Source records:

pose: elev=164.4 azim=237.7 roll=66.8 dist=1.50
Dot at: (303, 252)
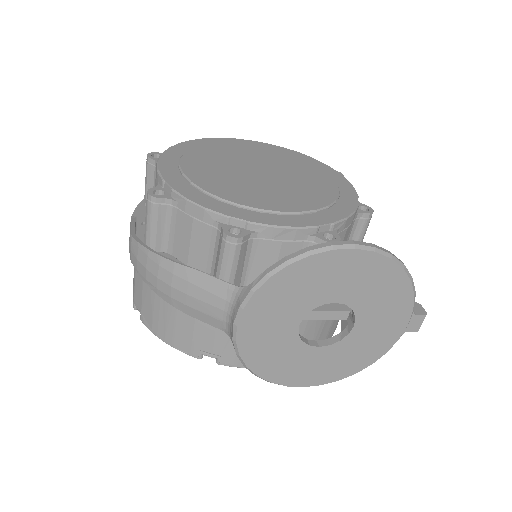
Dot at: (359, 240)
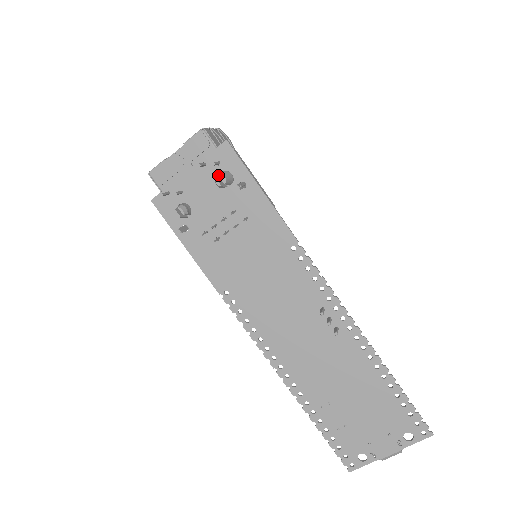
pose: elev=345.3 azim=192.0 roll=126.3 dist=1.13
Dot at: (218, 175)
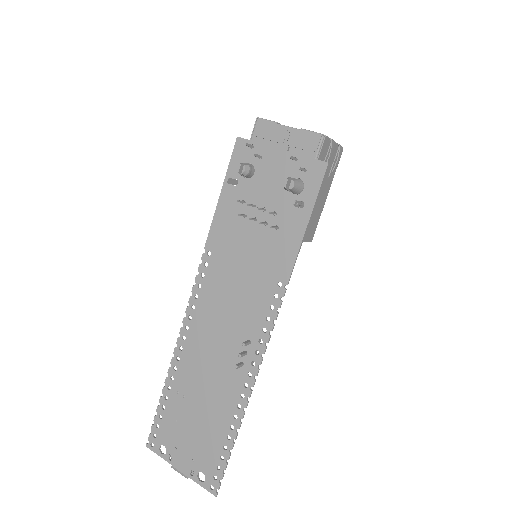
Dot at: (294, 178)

DIRECTIVE.
Count how many lines of the data above contain the string "pose". Case counts. Reply with only the number.

FULL OUTPUT.
2